Tuesday Dec 03

SmithBruce Bruce Smith is the author of six books of poems, including The Other Lover (U of Chicago P), which was a finalist for both the National Book Award and the Pulitzer Prize, Songs for Two Voices, and Devotions, a finalist for the National Book Awards, the National Book Critics Circle Awards, the LA Times Book Award, and the winner of the William Carlos Williams Prize.

---------


Two After Du Fu


1. I Finally Get another Job


Good, I don’t have to be
the assistant JV football coach

and blow the whistle and yell
and ride the bus in the fall

looking out the steamed-up window
at the sugar maples blazing only to arrive

at some school where I am the oldest
white man in the world and I want only

to nap in the afternoon sun while
the children gambol, while the children

thud and run to concussion
good for visions, good for a sense

of the nation as a place, too, of pain
and the grave of an old man.





2. Leaving Taos



It’s not that grand, the river
but it does its small work

in a grand fashion.
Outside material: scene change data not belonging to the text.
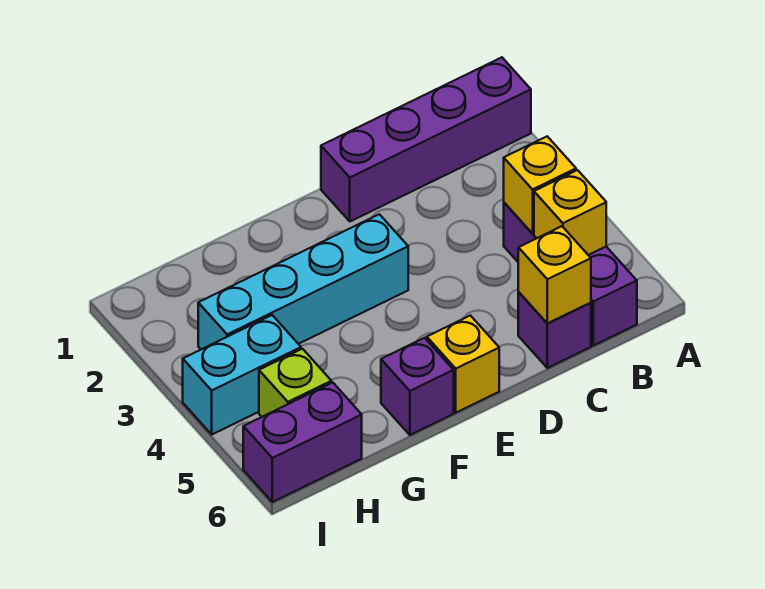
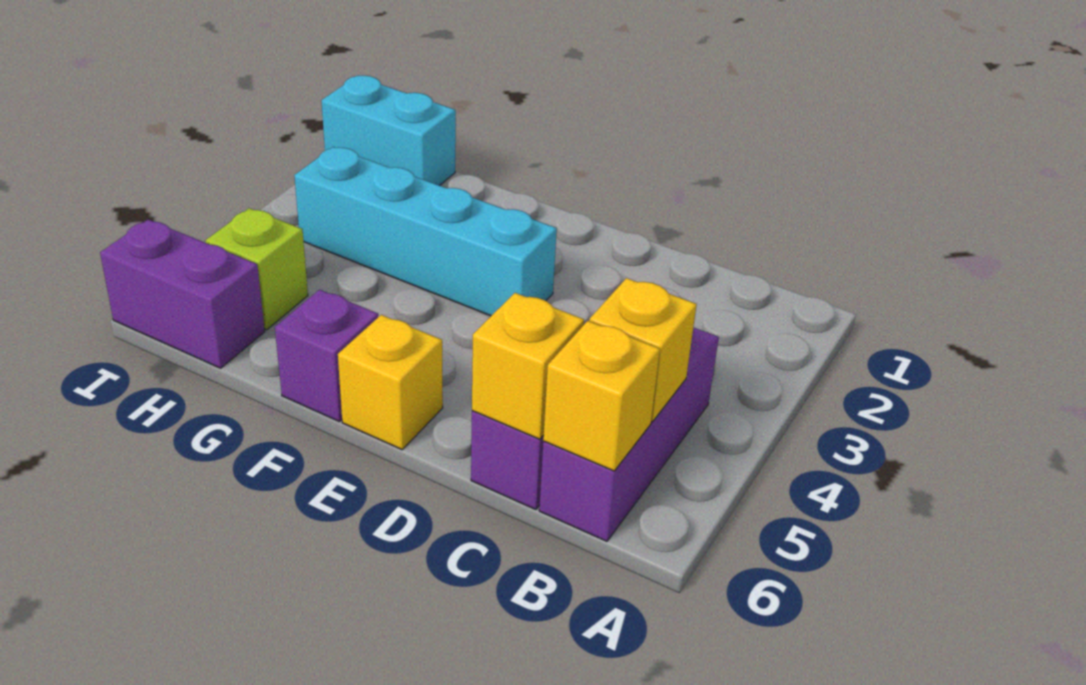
purple 1x4 brick [321,57,531,221] -> none
yellow 1x1 brick [504,136,576,234] -> yellow 1x1 brick moved to [543,321,660,471]
cyan 1x2 brick [183,315,301,434] -> cyan 1x2 brick moved to [321,76,456,186]

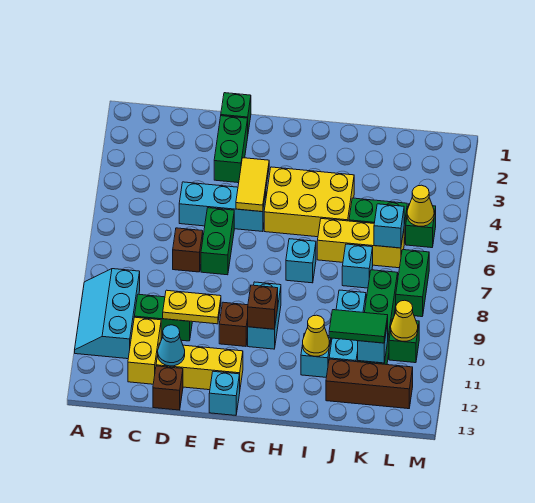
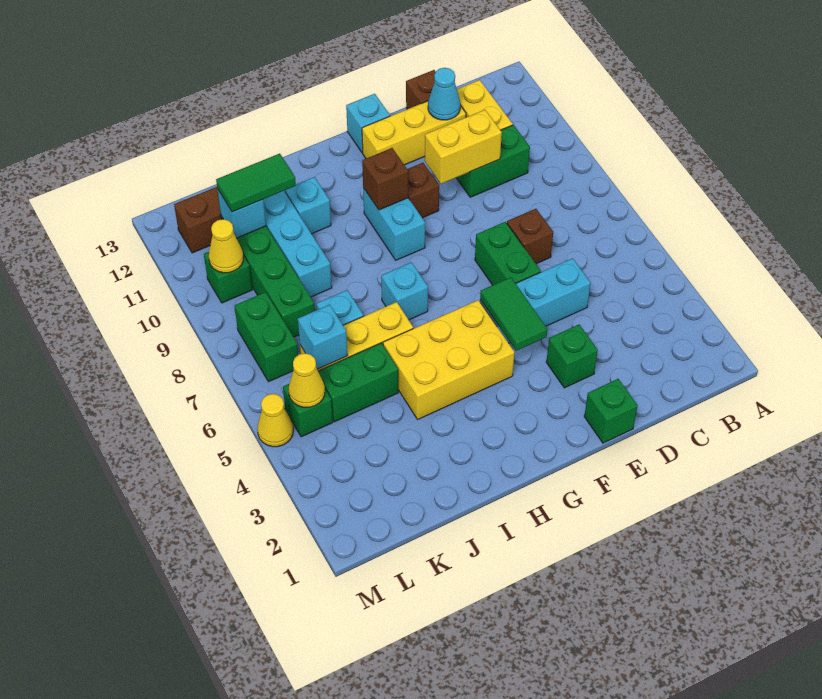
cyan 2x3 slope [75,269,140,359] -> none
yellow 1x2 plate [163,290,221,324] -> yellow 1x2 brick [425,110,502,184]
green 1x2 brick [214,116,248,183] -> green 1x1 brick [546,325,598,388]
yellow 1x2 tile [236,158,269,212] -> green 1x2 tile [480,277,547,351]
yellow 1x1 cone [303,315,329,356] -> yellow 1x1 cone moved to [258,394,293,447]

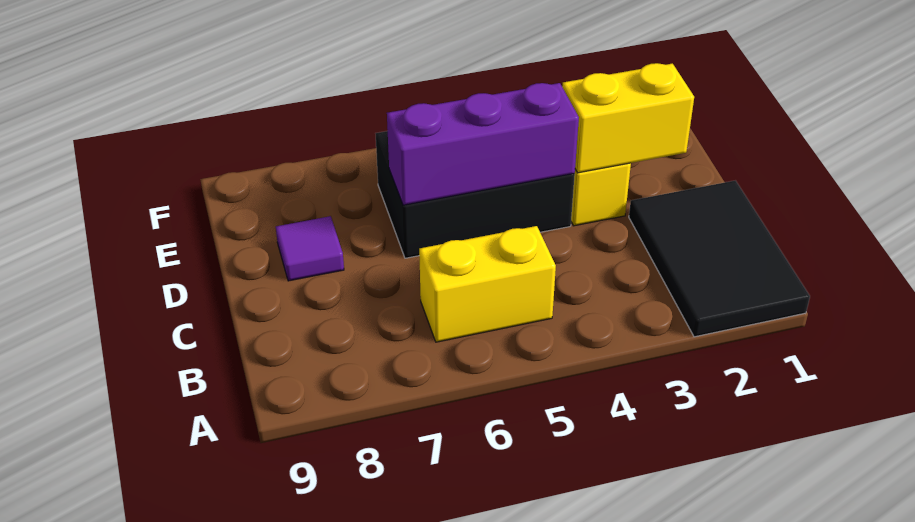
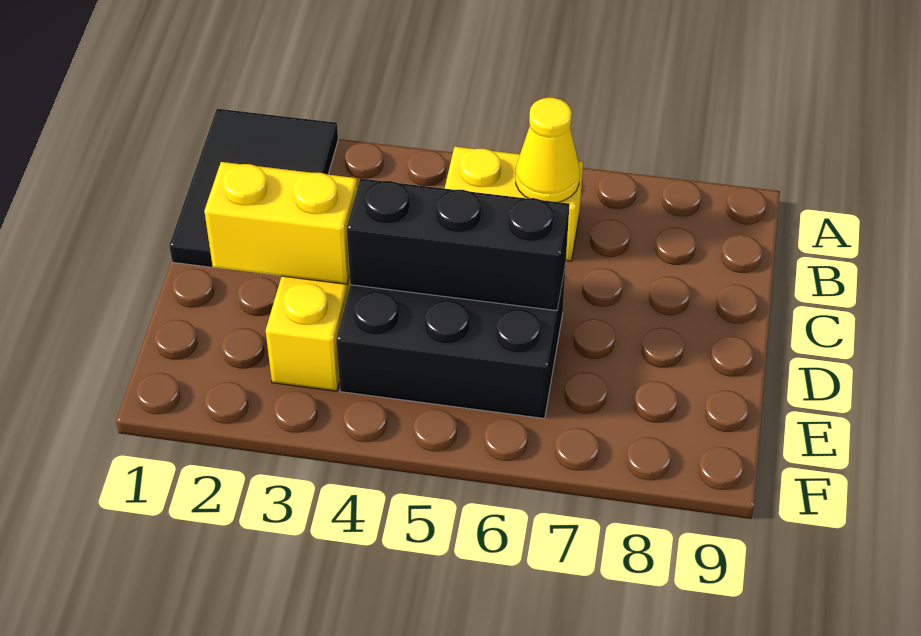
none -> yellow 1x1 cone [516,98,580,202]
purple 1x3 brick [387,83,579,205] -> black 1x3 brick [347,179,569,311]
purple 1x1 tile [276,216,344,281] -> none

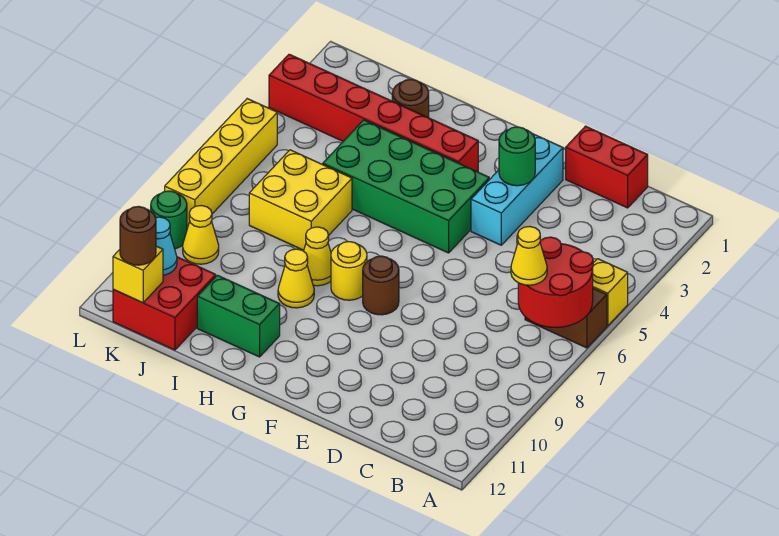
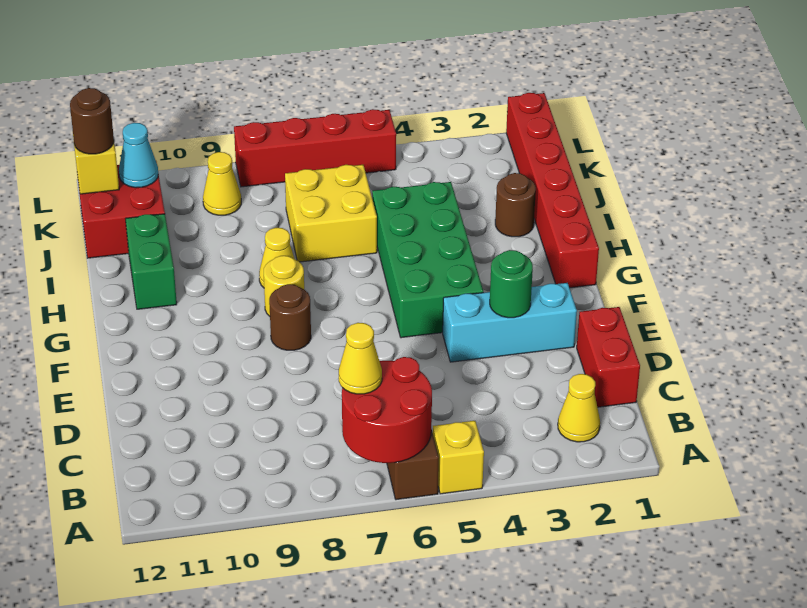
red 1x6 brick [269,54,478,172] -> red 1x6 brick moved to [506,93,599,288]
yellow 1x1 cone [278,249,314,308] -> yellow 1x1 cone moved to [558,374,600,442]
yellow 1x4 brick [165,99,277,228] -> red 1x4 brick [234,109,396,187]
green 1x1 round brick [151,191,187,249] -> none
First hatch
of midges. First bugs being bugs

and trout being hungry. I leave
my old friend the way the water leaves

the rock, flows south but
each is different now. I grow

more stupid and sad as I grow
old. I want the almost happiness

that wine gives. My old friend
changes the lives of boys who come home
from war, holding them up
then letting them go

to follow the river.
I go south thinking I change

little, looking for warmth
in the change of season.




Untitled



The sex life [yours] as art form as injustice as conversion experience as excess as
slave narrative [thrall] as pub crawl troubadour as lie as neurological disorder as
soar as fugitive taxonomist as misty poet as thwart and vex as court and sex
senseless fuck [me], stylized porn cartoon foiled as repetition compulsion as
master letters torn as tormented by color by sound by what we smuggled out.




Untitled



Now I have the substitute for the sadness in the form of the money as the substitute
for desire for the knowing as the form of ending I can’t endure or embody. Stay with me.
How one embodies, I don’t know. The body releases its ink, flees, sulks, ululates, waits
for a letter, capitulates, smokes. I had a body instead of experience and it was miraculous,
a refuge and a question and a thing that did not stay with me and I got away with it.